Work instructions: Copy the material below, swapping every "common name" for "vernacular name" and leaving everything else unchanged.

Supplied material:
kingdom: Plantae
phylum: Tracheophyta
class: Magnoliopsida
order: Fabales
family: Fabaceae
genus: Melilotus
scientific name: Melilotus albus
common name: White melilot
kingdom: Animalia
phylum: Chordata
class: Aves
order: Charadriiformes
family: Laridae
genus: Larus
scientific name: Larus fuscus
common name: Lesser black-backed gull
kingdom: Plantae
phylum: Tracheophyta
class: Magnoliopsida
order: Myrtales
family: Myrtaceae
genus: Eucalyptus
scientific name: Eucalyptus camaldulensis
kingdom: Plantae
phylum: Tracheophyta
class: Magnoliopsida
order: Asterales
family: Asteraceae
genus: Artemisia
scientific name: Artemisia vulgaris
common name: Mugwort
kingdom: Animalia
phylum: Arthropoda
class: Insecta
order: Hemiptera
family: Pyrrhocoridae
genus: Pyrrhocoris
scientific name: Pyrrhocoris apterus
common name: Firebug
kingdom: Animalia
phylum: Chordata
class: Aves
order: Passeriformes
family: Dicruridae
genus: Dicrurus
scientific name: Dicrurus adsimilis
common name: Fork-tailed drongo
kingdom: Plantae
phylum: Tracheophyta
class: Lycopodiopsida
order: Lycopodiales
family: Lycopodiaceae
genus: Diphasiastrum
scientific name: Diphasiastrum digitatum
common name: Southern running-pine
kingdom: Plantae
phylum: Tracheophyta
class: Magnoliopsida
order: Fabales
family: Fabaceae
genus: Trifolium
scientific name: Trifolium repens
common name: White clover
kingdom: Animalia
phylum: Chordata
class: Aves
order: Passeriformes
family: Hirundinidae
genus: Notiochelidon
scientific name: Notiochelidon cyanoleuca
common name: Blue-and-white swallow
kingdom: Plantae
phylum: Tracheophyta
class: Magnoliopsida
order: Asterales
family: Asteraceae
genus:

Exercise solution:
kingdom: Plantae
phylum: Tracheophyta
class: Magnoliopsida
order: Fabales
family: Fabaceae
genus: Melilotus
scientific name: Melilotus albus
vernacular name: White melilot
kingdom: Animalia
phylum: Chordata
class: Aves
order: Charadriiformes
family: Laridae
genus: Larus
scientific name: Larus fuscus
vernacular name: Lesser black-backed gull
kingdom: Plantae
phylum: Tracheophyta
class: Magnoliopsida
order: Myrtales
family: Myrtaceae
genus: Eucalyptus
scientific name: Eucalyptus camaldulensis
kingdom: Plantae
phylum: Tracheophyta
class: Magnoliopsida
order: Asterales
family: Asteraceae
genus: Artemisia
scientific name: Artemisia vulgaris
vernacular name: Mugwort
kingdom: Animalia
phylum: Arthropoda
class: Insecta
order: Hemiptera
family: Pyrrhocoridae
genus: Pyrrhocoris
scientific name: Pyrrhocoris apterus
vernacular name: Firebug
kingdom: Animalia
phylum: Chordata
class: Aves
order: Passeriformes
family: Dicruridae
genus: Dicrurus
scientific name: Dicrurus adsimilis
vernacular name: Fork-tailed drongo
kingdom: Plantae
phylum: Tracheophyta
class: Lycopodiopsida
order: Lycopodiales
family: Lycopodiaceae
genus: Diphasiastrum
scientific name: Diphasiastrum digitatum
vernacular name: Southern running-pine
kingdom: Plantae
phylum: Tracheophyta
class: Magnoliopsida
order: Fabales
family: Fabaceae
genus: Trifolium
scientific name: Trifolium repens
vernacular name: White clover
kingdom: Animalia
phylum: Chordata
class: Aves
order: Passeriformes
family: Hirundinidae
genus: Notiochelidon
scientific name: Notiochelidon cyanoleuca
vernacular name: Blue-and-white swallow
kingdom: Plantae
phylum: Tracheophyta
class: Magnoliopsida
order: Asterales
family: Asteraceae
genus:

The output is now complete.